▶ PROBLEM TO SOLVE
Apart from the pictures, every line below is to be set down exactly.

[Images with lens parameters]
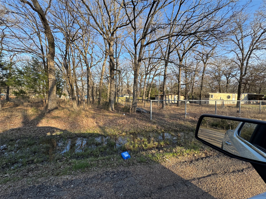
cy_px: 100
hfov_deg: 102.1
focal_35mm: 14
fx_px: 108
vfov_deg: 85.7
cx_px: 133
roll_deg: -0.6
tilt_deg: +0.2
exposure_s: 1/418
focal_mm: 2.22
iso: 40
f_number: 2.2
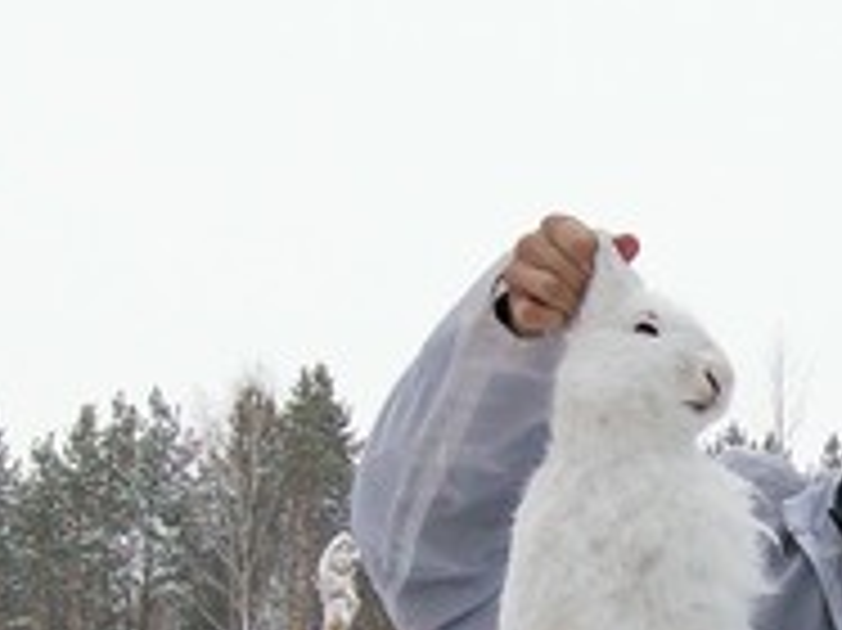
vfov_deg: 10.7
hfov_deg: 14.5
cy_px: 844
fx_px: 3282
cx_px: 774
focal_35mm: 135
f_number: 2.7
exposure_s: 1/250
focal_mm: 6
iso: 64
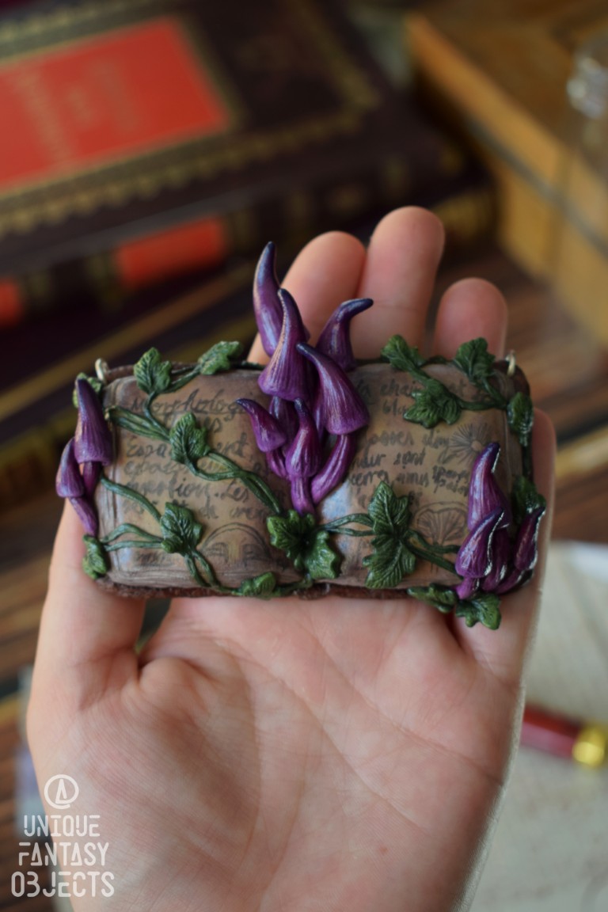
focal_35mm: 60
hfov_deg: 22.6
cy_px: 456
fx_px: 1520
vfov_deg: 33.4
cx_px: 304
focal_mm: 40
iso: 400
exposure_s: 1/100
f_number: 5
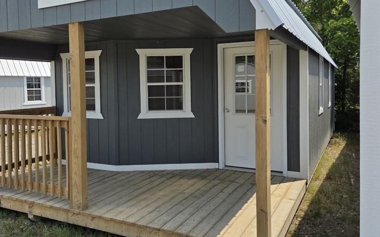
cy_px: 95
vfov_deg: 38.2
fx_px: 342
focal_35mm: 33
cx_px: 155
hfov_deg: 57.8
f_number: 1.8
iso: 80
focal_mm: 5.4
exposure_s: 1/5862
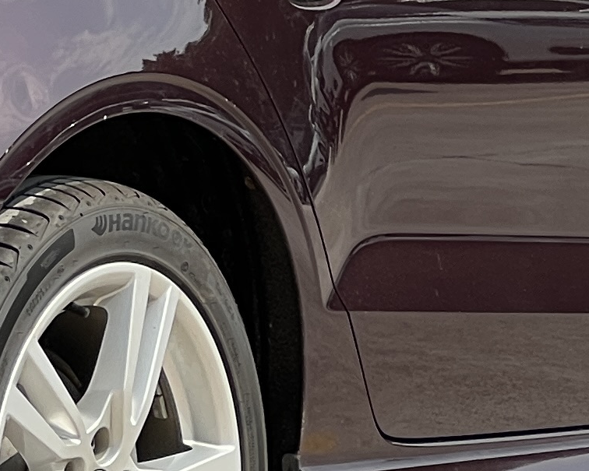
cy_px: -19
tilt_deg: -3.0
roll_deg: -0.3
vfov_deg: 3.9
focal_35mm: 401
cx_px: -140
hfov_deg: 4.8
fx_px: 6991
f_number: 2.8
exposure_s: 1/630
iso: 32
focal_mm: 9
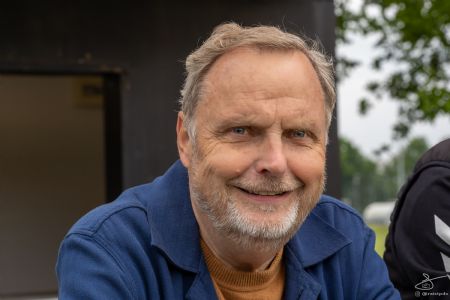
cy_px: 150
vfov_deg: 12.5
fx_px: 1375
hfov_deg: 18.6
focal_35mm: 110
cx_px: 225
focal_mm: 110
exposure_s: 1/1500
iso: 3200
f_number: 11
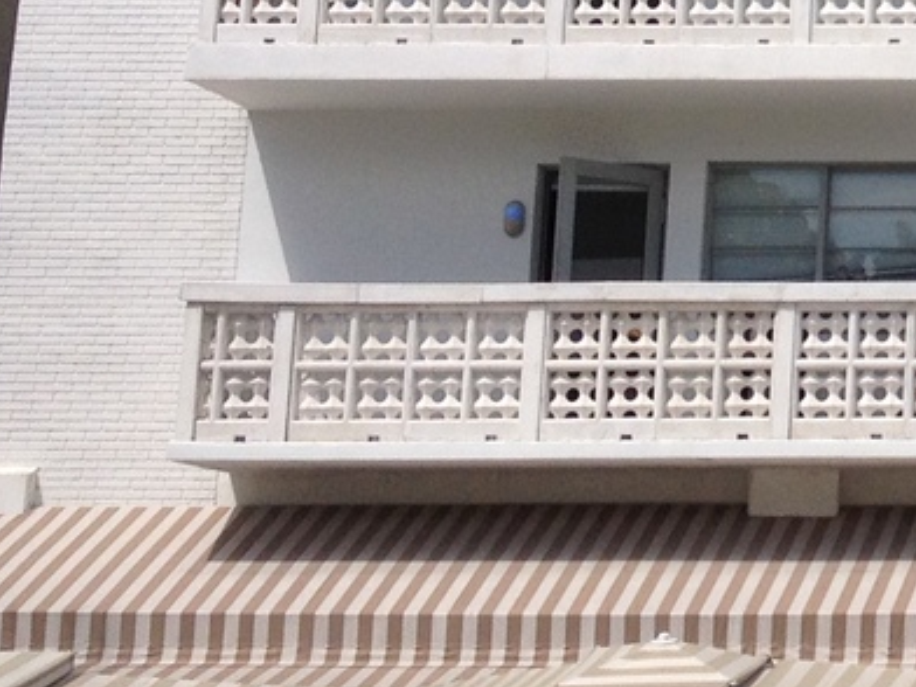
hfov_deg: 12.8
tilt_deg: +10.5
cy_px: -75
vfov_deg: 10.3
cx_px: 1538
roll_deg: +0.3
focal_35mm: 143
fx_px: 3784
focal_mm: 4.28
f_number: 2.4
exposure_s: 1/2208
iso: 50
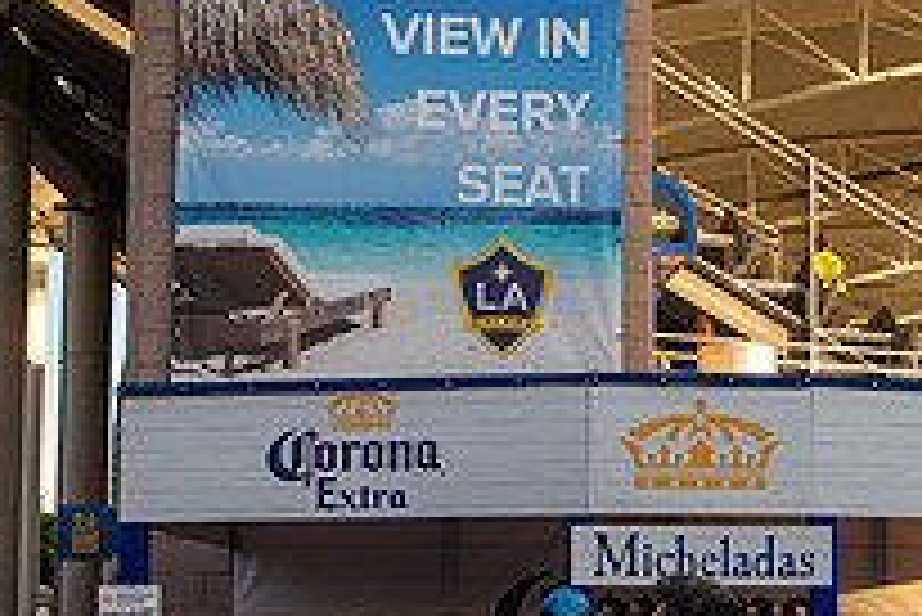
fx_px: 1794
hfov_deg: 28.4
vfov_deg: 19.3
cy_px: 492
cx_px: 697
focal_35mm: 70
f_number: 2.8
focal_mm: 24
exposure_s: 1/800
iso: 125
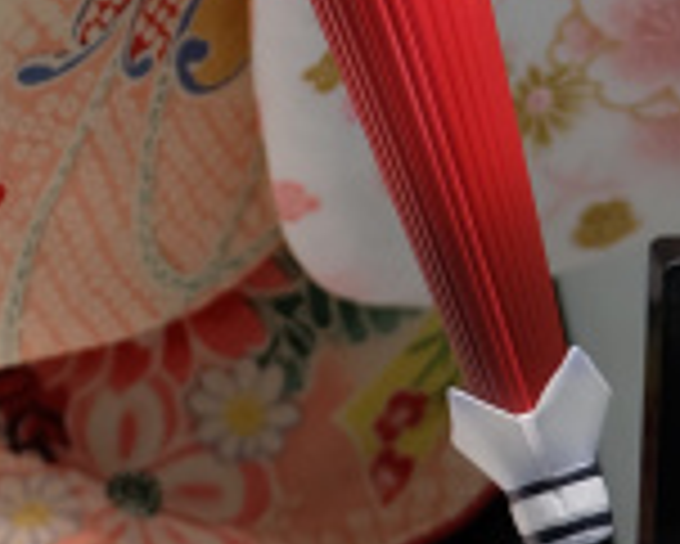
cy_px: -823
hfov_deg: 10.8
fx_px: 3605
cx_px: 250
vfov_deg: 7.9
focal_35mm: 179
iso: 400
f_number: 4.2
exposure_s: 1/125
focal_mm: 24.3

▶ EXERCISE OUTPUT
cy_px: 100
hfov_deg: 102.1
focal_35mm: 14
fx_px: 108
vfov_deg: 85.7
cx_px: 133
roll_deg: -0.6
tilt_deg: +0.2
exposure_s: 1/418
focal_mm: 2.22
iso: 40
f_number: 2.2
vfov_deg: 10.7
hfov_deg: 14.5
cy_px: 844
fx_px: 3282
cx_px: 774
focal_35mm: 135
f_number: 2.7
exposure_s: 1/250
focal_mm: 6
iso: 64
focal_35mm: 60
hfov_deg: 22.6
cy_px: 456
fx_px: 1520
vfov_deg: 33.4
cx_px: 304
focal_mm: 40
iso: 400
exposure_s: 1/100
f_number: 5
cy_px: 95
vfov_deg: 38.2
fx_px: 342
focal_35mm: 33
cx_px: 155
hfov_deg: 57.8
f_number: 1.8
iso: 80
focal_mm: 5.4
exposure_s: 1/5862
cy_px: -19
tilt_deg: -3.0
roll_deg: -0.3
vfov_deg: 3.9
focal_35mm: 401
cx_px: -140
hfov_deg: 4.8
fx_px: 6991
f_number: 2.8
exposure_s: 1/630
iso: 32
focal_mm: 9
cy_px: 150
vfov_deg: 12.5
fx_px: 1375
hfov_deg: 18.6
focal_35mm: 110
cx_px: 225
focal_mm: 110
exposure_s: 1/1500
iso: 3200
f_number: 11
hfov_deg: 12.8
tilt_deg: +10.5
cy_px: -75
vfov_deg: 10.3
cx_px: 1538
roll_deg: +0.3
focal_35mm: 143
fx_px: 3784
focal_mm: 4.28
f_number: 2.4
exposure_s: 1/2208
iso: 50
fx_px: 1794
hfov_deg: 28.4
vfov_deg: 19.3
cy_px: 492
cx_px: 697
focal_35mm: 70
f_number: 2.8
focal_mm: 24
exposure_s: 1/800
iso: 125
cy_px: -823
hfov_deg: 10.8
fx_px: 3605
cx_px: 250
vfov_deg: 7.9
focal_35mm: 179
iso: 400
f_number: 4.2
exposure_s: 1/125
focal_mm: 24.3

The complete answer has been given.